En lo que respecta a la financiación autonómica catalana, Pedro Solbes tuvo las primeras discrepancias con miembros del tripartito y de la misma CiU (Convergencia i Unió) a la hora de elaborar los Presupuestos Generales del Estado para 2008. Una disposición adicional del Estatut prevé otorgar a Cataluña el 18’8% de lo que invierta en infraestructuras el Estado en los próximos siete años; es decir, de lo que invierta el Ministerio de Fomento y el de Medio Ambiente. Pero las fuerzas políticas catalanas entienden que ese 18’8% debe extenderse también a los departamentos de Agricultura e Industria. Lo que está claro es que esa disposición adicional del Estatut ha creado los primeros agravios comparativos entre los distintos territorios del Estado y ya los ha extendido además a Andalucía y a su Estatuto.
Las cosas se pueden romper esta vez por las cuentas, que no es poco. En el fondo estamos en la vieja cuestión de la España invertebrada. Esa España que hasta en su progresista Segunda República se vio reprendida en el debate en las Cortes de los estatutos de sus territorios por pensadores tan prestigiados como José Ortega y Gasset, para quien conceder la soberanía a Cataluña era algo inaceptable. El cuento de nunca acabar. Una historia que no hace sino dar vueltas y vueltas sobre un mismo asunto sin llegar nunca a enfrentarlo de veras.
¿Y Canarias? ¿Qué ha pintado Canarias en todo este absurdo proceso?
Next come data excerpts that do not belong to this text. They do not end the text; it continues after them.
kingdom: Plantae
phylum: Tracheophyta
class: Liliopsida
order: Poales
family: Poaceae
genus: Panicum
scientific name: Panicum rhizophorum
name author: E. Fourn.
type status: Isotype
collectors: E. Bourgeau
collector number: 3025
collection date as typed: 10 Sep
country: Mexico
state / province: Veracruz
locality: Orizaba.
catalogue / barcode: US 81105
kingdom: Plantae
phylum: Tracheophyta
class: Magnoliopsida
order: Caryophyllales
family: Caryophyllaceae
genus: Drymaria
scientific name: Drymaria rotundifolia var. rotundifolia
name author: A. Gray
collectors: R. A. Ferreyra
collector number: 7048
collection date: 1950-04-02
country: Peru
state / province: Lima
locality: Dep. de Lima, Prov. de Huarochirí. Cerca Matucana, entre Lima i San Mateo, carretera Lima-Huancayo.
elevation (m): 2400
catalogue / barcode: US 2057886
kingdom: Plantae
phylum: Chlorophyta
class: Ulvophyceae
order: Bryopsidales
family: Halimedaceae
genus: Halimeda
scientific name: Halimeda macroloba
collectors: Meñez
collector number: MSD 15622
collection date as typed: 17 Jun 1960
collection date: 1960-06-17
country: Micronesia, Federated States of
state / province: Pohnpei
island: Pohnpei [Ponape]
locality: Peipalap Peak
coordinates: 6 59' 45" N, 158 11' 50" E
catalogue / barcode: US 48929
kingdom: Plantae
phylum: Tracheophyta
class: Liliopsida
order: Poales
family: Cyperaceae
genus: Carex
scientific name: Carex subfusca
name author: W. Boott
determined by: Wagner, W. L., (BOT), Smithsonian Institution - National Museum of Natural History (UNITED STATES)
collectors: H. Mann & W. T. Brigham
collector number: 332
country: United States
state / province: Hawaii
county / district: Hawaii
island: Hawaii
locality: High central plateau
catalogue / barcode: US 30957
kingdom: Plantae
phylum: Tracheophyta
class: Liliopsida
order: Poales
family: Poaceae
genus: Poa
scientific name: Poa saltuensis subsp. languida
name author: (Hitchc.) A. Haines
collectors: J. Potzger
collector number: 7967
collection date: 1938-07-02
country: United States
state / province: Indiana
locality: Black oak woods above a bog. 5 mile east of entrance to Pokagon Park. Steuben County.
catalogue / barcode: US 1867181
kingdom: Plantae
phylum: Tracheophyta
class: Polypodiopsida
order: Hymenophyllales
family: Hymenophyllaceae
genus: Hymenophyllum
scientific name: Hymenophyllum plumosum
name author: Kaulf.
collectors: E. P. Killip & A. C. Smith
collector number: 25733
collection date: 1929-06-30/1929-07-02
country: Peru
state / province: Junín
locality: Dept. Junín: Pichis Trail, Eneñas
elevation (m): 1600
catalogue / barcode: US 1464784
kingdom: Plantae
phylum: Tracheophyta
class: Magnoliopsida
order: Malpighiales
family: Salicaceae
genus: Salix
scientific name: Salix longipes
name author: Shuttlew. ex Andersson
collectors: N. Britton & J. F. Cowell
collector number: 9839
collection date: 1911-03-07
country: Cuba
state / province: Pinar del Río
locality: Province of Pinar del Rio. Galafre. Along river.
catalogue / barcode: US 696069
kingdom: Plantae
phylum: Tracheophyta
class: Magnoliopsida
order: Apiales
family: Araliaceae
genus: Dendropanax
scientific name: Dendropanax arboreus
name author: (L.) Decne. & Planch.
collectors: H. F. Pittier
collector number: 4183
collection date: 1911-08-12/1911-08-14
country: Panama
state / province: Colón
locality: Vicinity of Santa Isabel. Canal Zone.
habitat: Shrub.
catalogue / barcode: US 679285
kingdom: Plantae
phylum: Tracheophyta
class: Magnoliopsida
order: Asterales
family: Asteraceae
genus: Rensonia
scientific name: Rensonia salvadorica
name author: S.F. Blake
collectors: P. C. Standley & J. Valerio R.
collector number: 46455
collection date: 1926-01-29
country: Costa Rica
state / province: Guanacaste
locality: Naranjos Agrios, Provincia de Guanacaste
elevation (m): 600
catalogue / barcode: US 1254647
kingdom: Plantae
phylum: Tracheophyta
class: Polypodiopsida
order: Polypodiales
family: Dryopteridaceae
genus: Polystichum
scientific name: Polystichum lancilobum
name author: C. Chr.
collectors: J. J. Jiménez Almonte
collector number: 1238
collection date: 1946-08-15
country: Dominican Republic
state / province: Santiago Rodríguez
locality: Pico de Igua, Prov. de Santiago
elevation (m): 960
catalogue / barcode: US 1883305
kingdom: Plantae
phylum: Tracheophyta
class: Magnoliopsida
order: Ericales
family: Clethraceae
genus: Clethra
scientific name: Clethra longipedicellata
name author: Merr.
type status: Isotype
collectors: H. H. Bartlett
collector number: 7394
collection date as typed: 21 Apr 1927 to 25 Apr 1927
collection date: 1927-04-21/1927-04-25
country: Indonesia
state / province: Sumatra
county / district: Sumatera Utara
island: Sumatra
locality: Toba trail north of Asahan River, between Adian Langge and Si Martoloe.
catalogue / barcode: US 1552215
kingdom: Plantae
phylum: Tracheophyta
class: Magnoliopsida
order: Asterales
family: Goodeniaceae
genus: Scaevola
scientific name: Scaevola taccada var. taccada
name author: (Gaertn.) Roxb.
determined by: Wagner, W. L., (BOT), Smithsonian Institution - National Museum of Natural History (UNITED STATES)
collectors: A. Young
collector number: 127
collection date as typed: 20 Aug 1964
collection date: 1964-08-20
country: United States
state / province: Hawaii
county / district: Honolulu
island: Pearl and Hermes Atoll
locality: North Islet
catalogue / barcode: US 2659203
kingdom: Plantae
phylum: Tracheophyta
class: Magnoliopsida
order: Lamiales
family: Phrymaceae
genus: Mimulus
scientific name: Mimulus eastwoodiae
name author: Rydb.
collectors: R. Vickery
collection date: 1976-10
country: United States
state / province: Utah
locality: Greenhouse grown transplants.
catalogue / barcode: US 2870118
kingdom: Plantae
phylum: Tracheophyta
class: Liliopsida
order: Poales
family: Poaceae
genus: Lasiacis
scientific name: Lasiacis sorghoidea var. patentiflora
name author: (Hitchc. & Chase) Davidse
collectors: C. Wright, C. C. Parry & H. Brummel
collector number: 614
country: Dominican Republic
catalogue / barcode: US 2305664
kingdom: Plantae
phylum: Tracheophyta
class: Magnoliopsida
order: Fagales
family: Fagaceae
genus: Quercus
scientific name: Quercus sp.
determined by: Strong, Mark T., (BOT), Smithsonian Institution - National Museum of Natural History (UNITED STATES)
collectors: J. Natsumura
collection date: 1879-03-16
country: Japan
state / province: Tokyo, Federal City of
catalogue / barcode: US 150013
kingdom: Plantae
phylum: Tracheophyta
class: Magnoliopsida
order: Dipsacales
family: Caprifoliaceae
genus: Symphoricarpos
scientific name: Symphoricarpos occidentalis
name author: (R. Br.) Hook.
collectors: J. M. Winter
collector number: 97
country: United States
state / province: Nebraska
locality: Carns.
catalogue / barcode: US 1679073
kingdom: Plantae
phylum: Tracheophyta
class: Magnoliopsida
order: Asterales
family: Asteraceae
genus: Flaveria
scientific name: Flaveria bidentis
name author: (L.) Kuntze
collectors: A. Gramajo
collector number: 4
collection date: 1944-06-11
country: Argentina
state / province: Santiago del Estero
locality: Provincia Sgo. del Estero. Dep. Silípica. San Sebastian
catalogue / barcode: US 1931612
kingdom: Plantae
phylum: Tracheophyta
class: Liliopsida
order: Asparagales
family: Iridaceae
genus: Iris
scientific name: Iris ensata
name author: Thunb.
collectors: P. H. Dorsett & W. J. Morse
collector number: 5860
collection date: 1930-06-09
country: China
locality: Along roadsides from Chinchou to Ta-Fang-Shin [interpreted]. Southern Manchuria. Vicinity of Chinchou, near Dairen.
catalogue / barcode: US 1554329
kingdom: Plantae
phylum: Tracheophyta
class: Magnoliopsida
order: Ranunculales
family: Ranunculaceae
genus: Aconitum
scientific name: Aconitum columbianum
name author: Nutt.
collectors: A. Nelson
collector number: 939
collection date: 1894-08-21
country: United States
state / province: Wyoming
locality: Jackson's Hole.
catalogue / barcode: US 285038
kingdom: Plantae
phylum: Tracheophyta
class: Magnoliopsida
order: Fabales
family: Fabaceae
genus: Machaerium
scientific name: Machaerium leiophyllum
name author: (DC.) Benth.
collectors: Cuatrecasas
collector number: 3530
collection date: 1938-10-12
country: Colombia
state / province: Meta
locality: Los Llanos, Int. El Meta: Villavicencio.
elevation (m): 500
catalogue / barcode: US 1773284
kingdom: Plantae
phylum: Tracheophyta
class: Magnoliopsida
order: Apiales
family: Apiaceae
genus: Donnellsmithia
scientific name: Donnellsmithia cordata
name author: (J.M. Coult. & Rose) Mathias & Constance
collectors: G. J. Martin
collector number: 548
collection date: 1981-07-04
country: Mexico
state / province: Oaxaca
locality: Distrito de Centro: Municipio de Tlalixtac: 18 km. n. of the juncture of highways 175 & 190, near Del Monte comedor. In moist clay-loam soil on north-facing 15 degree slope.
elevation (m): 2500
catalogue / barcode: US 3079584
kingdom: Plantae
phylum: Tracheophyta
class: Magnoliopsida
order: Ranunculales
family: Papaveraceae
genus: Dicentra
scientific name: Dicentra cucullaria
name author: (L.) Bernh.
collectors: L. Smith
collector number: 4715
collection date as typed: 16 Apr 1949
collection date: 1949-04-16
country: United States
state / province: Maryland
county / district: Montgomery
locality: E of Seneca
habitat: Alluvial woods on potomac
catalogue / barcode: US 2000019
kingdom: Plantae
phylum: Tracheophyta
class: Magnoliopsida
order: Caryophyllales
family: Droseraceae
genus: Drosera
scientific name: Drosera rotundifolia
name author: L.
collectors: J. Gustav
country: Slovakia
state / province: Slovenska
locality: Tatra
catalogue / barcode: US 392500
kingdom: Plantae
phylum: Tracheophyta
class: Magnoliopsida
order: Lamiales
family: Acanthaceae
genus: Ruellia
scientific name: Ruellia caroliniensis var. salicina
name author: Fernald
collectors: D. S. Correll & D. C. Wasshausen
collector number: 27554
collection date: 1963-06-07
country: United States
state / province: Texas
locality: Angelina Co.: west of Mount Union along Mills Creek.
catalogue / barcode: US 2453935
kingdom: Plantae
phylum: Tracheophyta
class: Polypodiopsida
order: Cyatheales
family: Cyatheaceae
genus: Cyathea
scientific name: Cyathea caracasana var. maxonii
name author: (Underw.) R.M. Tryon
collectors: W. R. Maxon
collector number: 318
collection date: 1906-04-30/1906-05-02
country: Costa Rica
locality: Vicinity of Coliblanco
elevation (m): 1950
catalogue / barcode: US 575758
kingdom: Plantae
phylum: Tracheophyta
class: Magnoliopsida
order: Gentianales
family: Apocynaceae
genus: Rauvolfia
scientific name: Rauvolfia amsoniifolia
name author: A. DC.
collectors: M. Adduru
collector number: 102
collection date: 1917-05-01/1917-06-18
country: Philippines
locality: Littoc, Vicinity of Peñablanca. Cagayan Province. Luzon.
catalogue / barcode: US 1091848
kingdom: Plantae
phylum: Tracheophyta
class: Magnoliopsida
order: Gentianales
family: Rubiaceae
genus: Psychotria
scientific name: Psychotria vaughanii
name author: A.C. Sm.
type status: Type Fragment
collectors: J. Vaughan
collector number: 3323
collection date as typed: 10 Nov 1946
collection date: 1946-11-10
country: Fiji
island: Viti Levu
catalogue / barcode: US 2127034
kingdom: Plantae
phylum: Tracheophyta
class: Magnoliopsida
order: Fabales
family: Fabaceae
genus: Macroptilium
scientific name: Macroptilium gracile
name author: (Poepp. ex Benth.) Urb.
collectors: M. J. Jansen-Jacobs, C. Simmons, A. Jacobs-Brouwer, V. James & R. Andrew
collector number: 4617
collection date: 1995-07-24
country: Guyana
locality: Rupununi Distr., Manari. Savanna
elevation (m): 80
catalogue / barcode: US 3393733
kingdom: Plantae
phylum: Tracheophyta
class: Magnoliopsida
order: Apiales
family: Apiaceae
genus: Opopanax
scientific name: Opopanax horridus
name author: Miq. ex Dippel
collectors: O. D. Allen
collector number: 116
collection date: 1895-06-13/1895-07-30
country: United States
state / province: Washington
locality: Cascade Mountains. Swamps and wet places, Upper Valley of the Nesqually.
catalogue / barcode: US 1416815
Algo les conté al respecto a los noventa jóvenes que quisieron oírme en el sur de Tenerife. Canarias siempre ha sido jurídica y políticamente lo que los otros han querido. Desde la conquista de las islas hasta 1811 fueron consideradas islas realengas y de señorío; desde principios del siglo XIX, provincia única (primero por Real Decreto de 27 de enero de 1822 y luego por Real Decreto de 30 de noviembre de 1833, con el paréntesis de los disparates de Fernando VII de por medio) con una sola capitalidad: se abre el Pleito Insular.
Durante la efímera Primera República Española, y mediante lo que se llamó el compromiso Estévanez, estuvimos a punto de convertirnos en dos subestados, siguiendo las ideas federalistas de don Francisco Pi y Margall, luego continuadas por José Franchy Roca. En 1927, los otros decidieron también que seríamos dos provincias. En 1982, fuimos considerados por la Constitución postfranquista una autonomía de baja intensidad; es decir, del artículo 143 en lugar del artículo 151, aunque luego nos remediaron algo la humillación a través de la Ley Orgánica de Transferencias Complementarias a Canarias, la conocida como la Lotraca.
Cuando en diciembre de 1996 reformamos por primera vez el Estatuto de 1982, también los otros decidieron que podíamos considerarnos “una nacionalidad”, aunque no se esforzaron mucho en explicarnos la razón de ese nuevo bautizo. Y en los últimos tiempos, en el texto del nuevo Estatuto rechazado por las Cortes, la “nacionalidad” de 1996 se había convertido en un “archipiélago atlántico”. La terminología legislativa es tan laxa como el lenguaje ordinario le permite.
Si les digo la verdad, es fácil extrapolar la crisis de identidad sufrida por el sujeto político España a lo largo de su historia a la crisis de identidad sufrida por el sujeto político Canarias a lo largo de su historia. Quizá se trate de una comparación endeble, pero como ejercicio intelectual es muy sugestivo. La permanente debilidad del concepto de España nos obliga a los canarios a poner en alerta nuestros reflejos. Cada vez que España ha cambiado de piel autonómica, hemos perdido con relación a los otros territorios del Estado. Sólo se trata de mirar hacia atrás sin ira. (O con ira, como ustedes quieran).